Please find each line in the entries below that contains the string "adresu" and copy those lines. Match the string's case.

*** Opening of The data ***

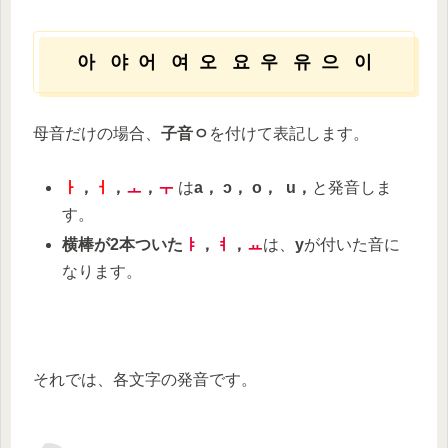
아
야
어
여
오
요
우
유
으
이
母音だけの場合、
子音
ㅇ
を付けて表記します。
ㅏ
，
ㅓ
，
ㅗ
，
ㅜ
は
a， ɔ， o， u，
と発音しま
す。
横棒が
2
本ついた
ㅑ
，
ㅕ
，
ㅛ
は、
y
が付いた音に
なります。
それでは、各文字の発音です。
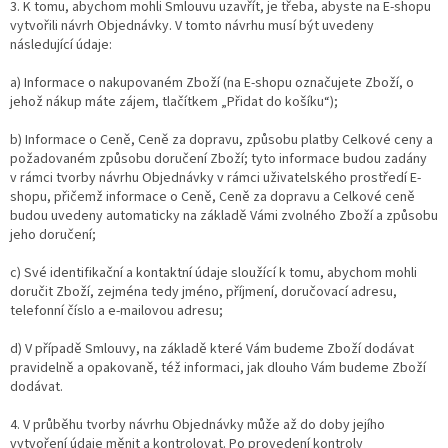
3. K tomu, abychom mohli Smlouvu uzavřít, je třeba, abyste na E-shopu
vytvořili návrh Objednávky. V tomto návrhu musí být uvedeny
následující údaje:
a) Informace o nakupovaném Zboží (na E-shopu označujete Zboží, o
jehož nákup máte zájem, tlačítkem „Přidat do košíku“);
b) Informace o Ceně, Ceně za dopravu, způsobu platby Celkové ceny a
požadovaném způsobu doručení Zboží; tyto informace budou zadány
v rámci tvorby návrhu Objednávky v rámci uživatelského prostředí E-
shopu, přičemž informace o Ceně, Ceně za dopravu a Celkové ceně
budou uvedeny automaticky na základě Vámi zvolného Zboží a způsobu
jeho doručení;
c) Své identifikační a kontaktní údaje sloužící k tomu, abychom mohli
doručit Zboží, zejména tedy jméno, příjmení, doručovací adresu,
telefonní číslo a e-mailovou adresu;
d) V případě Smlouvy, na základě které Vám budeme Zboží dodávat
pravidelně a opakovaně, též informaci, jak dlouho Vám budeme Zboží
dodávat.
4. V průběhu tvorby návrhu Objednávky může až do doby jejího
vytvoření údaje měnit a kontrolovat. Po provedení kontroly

*** Close of The data ***
*** Opening of The data ***

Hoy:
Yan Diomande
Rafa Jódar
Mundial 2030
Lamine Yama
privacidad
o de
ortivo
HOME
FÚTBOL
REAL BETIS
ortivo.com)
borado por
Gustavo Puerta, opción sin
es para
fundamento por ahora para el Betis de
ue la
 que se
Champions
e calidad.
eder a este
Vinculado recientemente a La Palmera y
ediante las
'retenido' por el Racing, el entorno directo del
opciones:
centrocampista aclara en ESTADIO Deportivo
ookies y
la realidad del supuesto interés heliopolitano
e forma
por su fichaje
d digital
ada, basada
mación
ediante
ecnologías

*** Close of The data ***

Result for this exercise:
doručit Zboží, zejména tedy jméno, příjmení, doručovací adresu,
telefonní číslo a e-mailovou adresu;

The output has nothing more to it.